Je me souviens aussi de ce moment unique où, souffle coupé et cœur battant, j’ai vu passer un renard, à quelques mètres de moi.
Que de précieux souvenirs sur les bords de ce Lot tant aimé.
Pourtant, toutes choses ayant une fin, la nouvelle arriva un jour, au dessert à la fin d’un repas.

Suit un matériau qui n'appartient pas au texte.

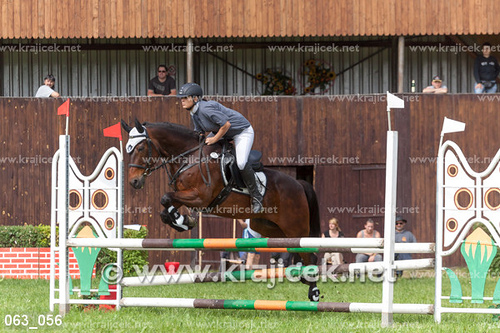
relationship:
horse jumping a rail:
[125, 118, 327, 228] [115, 222, 390, 314]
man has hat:
[379, 212, 414, 273] [175, 77, 215, 109]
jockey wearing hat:
[168, 69, 280, 183] [176, 82, 203, 100]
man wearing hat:
[384, 215, 419, 261] [393, 216, 408, 226]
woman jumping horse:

L’information était déjà connue de nos parents depuis déjà un bon moment et, malgré leurs craintes de nos probables réactions, il fallait bien nous l’annoncer.

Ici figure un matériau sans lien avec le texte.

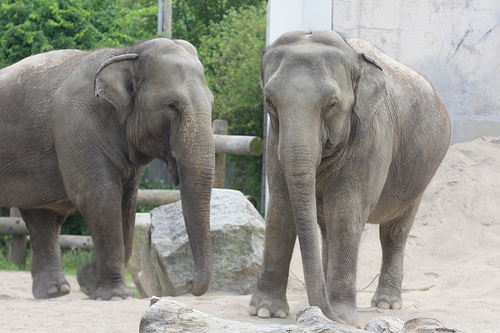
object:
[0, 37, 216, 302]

Depuis trop longtemps, notre ingénieur de père ayant largement fait preuve de sa compétence, Saint-Gobain ne pouvait laisser végéter un élément aussi prometteur au fin-fond de l’Auvergne.
Un entretien avec le directeur de l’usine, monsieur Bonjour, avait appris à papa qu’il allait rejoindre en tant qu’ingénieur-chef, la fabrique de verre-à-vitre de Chalon-sur Saône, un des sites importants du groupe.
Dire que cette annonce me consterna est certainement inexact.
Dans l’instant, j’y vis surtout l’attrait de l’inconnu, d’un monde de découvertes et de perspectives neuves, qui laissait au second plan une crainte, malgré tout très présente, d’un avenir mystérieux.
Vint ensuite la perception de plus en plus réelle de tout ce que j’allais perdre.
Mes amis, tout d’abord, Michel en tête, dont la peine manifeste me brisa le cœur quand je lui annonçai la nouvelle.
Mon cher Lot, bien sûr, et toutes ces aventures qu’il m’offrait sans limites et depuis toujours.
J’eus beau m’ouvrir de mes regrets à maman, même la perspective de retrouver avec la Saône une rivière, parait-il poissonneuse, aucun argument ne parvint à me convaincre et je restais inconsolable.
Le Lot coulait sous nos fenêtres, pas la Saône qu’il faudrait rejoindre difficilement à condition d’être dotés de bicyclettes, promesse faite par papa, séance tenante.
Et tout le reste, l’école et mes copains, les merveilles de la campagne, ses fruits, ses fleurs, ses papillons, Réjanne, la cité et tous les lieux où j’avais vécu jusqu’à présent.
C’est donc le cœur en berne qu’avec famille armes et bagages, j’ai pris, pour la dernière fois, le train en gare de Capdenac, quittant en larmes, malgré les efforts de maman pour me consoler, ces trésors de mon enfance et ce pays aimé et qu’à mon grand regret, je n’ai depuis jamais revus.